Malgré cette importance cruciale des territoires autochtones pour les objectifs mondiaux, l’empiètement par l’exploitation minière et l’exploitation forestière illégale continue de s’étendre. Les peuples autochtones n’ont des droits légaux que sur environ 10 % des terres du monde, malgré leur gérance sur plus d’un tiers. L’intimidation, la violence et le meurtre de défenseurs de l’environnement continuent de s’accélérer.

Les peuples autochtones nous fournissent de précieux modèles de connaissances et de pratiques, fondés sur la réciprocité et le partage. Leurs terres et leurs eaux sont d’un avantage incalculable pour toute l’humanité. Pourtant, notre contrat social actuel n’a pas reconnu ces contributions.

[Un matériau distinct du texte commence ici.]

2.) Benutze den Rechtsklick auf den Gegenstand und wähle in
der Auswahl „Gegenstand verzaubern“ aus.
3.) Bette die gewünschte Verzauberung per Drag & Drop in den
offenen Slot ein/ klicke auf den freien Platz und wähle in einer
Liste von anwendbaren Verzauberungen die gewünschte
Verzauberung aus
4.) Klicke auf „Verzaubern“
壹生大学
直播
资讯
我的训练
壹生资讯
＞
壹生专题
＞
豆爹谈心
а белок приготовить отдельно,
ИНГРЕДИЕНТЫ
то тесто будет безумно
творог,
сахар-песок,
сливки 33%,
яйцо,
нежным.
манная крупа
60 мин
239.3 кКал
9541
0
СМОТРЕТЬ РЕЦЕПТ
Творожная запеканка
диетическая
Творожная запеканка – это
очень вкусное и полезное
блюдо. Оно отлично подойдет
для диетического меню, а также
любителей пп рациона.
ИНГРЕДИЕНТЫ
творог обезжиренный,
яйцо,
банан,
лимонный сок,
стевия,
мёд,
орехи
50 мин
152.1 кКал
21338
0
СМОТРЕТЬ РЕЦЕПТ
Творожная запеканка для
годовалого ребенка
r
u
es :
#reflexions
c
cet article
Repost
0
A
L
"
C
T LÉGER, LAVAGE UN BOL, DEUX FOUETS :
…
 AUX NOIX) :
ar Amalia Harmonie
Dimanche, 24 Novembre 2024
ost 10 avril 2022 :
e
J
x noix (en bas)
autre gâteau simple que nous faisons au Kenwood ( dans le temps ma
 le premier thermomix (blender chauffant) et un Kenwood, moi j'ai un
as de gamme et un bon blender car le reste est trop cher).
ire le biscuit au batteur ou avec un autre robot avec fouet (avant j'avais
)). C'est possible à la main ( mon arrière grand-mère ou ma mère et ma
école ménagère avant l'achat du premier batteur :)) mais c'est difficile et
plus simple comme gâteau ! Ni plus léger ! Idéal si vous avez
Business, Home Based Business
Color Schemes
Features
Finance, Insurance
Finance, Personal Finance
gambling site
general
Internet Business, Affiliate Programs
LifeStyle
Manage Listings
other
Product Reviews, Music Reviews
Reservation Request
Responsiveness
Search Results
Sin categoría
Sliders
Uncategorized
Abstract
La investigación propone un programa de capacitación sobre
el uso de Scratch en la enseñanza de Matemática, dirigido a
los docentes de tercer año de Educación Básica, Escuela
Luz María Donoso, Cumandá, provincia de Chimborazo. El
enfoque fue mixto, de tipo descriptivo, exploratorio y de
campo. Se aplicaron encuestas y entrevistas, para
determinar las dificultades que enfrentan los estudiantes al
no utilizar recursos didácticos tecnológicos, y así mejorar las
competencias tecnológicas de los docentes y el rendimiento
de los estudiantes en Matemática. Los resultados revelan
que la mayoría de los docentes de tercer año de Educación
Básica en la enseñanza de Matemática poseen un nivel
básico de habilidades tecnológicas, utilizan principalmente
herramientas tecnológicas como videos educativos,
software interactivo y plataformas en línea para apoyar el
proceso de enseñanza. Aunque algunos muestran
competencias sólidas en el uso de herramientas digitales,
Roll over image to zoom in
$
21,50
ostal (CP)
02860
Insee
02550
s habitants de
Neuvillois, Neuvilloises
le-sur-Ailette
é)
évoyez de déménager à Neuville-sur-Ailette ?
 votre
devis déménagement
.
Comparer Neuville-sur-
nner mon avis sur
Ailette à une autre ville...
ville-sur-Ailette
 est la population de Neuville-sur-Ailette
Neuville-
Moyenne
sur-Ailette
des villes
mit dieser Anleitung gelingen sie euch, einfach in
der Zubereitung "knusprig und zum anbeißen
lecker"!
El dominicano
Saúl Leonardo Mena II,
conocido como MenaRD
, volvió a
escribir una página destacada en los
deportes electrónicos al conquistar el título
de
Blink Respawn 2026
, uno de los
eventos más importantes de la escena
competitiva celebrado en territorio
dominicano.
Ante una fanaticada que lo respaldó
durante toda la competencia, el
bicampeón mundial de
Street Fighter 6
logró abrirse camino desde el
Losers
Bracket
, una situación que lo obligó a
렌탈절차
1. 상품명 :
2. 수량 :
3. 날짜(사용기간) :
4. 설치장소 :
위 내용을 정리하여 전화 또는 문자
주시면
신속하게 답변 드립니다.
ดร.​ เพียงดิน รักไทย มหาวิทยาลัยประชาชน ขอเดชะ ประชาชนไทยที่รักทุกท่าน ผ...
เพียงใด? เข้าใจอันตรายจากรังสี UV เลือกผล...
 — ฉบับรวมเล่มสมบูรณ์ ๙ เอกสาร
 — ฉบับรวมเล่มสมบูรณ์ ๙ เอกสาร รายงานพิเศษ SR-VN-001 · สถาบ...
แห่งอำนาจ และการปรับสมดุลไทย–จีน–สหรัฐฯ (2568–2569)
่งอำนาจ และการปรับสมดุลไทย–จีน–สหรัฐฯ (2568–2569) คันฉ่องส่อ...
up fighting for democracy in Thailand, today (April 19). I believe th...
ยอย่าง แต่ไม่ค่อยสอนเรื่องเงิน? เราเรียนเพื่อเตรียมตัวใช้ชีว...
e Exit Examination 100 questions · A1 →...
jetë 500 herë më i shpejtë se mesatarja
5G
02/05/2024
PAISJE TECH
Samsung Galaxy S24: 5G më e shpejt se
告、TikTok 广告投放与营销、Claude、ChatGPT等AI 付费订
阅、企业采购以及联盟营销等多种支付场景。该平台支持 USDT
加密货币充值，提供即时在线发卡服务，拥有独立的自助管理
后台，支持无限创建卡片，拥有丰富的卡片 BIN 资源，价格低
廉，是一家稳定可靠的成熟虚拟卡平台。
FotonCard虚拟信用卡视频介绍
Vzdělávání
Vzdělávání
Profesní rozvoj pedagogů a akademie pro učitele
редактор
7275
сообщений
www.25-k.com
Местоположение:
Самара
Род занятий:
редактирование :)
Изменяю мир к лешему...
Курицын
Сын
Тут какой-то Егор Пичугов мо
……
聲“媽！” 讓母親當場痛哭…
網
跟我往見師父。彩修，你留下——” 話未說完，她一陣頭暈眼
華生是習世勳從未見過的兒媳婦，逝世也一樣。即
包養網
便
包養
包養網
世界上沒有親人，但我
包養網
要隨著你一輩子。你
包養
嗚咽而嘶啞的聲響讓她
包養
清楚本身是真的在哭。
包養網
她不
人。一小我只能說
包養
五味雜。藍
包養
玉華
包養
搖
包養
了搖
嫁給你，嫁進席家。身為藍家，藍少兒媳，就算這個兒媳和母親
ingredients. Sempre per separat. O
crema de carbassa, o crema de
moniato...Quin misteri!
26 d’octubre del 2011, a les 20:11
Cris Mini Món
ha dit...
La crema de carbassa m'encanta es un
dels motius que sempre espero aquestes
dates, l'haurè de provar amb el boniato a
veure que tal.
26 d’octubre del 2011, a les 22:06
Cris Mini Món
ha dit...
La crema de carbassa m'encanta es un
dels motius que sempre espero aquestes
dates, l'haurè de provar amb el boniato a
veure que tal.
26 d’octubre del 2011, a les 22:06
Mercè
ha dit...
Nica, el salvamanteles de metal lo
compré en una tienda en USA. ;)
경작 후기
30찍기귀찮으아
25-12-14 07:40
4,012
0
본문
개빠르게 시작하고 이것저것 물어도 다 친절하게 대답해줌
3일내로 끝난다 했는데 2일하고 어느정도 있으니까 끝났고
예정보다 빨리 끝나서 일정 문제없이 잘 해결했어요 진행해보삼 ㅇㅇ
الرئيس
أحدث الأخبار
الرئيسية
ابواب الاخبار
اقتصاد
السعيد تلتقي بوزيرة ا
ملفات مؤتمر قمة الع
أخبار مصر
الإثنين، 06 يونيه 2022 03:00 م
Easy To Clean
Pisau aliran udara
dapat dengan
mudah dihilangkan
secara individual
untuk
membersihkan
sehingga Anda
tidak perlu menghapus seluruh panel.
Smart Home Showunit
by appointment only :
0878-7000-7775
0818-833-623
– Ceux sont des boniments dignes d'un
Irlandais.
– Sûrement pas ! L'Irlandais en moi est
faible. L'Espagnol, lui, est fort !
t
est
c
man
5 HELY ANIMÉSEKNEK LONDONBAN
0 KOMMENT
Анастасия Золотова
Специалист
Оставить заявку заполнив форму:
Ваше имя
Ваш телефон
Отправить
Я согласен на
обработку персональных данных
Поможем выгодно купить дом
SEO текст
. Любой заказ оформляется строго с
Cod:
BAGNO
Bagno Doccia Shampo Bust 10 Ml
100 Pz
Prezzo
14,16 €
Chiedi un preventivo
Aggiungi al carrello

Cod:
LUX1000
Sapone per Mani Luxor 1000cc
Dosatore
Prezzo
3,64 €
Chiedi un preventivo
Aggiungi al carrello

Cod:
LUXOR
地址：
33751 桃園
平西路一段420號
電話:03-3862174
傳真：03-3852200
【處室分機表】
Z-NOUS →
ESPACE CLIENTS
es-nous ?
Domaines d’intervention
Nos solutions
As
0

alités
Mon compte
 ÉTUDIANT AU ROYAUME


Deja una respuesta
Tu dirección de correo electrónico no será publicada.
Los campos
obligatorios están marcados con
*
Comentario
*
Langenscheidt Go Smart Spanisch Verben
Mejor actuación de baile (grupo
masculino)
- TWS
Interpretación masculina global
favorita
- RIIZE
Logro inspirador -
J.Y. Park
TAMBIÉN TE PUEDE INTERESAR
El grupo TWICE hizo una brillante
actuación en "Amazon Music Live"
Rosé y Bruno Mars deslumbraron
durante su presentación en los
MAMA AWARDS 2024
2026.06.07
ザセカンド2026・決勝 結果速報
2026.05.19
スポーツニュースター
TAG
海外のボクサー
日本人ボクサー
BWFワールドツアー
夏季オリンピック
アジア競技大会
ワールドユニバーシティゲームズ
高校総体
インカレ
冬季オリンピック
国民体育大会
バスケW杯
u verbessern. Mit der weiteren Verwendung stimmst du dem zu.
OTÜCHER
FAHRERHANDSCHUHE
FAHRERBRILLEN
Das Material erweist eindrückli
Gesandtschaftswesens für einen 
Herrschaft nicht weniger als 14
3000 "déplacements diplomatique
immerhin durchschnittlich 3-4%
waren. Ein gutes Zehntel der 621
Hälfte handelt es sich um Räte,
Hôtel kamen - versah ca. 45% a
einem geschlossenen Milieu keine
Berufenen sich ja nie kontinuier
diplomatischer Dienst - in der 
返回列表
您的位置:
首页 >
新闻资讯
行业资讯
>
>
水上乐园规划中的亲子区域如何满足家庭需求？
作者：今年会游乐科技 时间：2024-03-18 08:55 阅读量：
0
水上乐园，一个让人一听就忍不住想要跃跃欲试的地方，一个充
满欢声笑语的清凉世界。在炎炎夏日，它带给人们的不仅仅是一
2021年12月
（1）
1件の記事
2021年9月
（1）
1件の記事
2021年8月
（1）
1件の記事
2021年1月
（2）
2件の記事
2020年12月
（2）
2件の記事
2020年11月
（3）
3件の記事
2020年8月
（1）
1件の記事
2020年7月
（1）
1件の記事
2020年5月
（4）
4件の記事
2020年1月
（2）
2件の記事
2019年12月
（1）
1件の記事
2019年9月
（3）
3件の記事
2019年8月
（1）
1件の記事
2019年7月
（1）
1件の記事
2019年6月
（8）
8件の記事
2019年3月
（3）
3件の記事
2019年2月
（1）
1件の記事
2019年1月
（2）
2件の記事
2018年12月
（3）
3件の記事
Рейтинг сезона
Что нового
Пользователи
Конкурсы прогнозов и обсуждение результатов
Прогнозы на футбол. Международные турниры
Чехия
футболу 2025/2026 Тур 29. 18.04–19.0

L’heure est à un nouveau contrat social.

Un bon début pour un tel contrat pourrait inclure : la reconnaissance des connaissances et des pratiques uniques qui peuvent nous aider à tracer une nouvelle voie vers une société plus durable ; renforcer la reconnaissance juridique des territoires autochtones et la protection contre l’exploitation minière et l’exploitation forestière illégales ; assurer la sécurité des défenseurs de l’environnement ; et garantir une place beaucoup plus forte à la table des dialogues locaux, régionaux, nationaux et mondiaux qui affectent leur avenir.

Le nouveau contrat social est donc un contrat qui soutient les peuples autochtones localement et aide à atteindre les objectifs à l’échelle mondiale.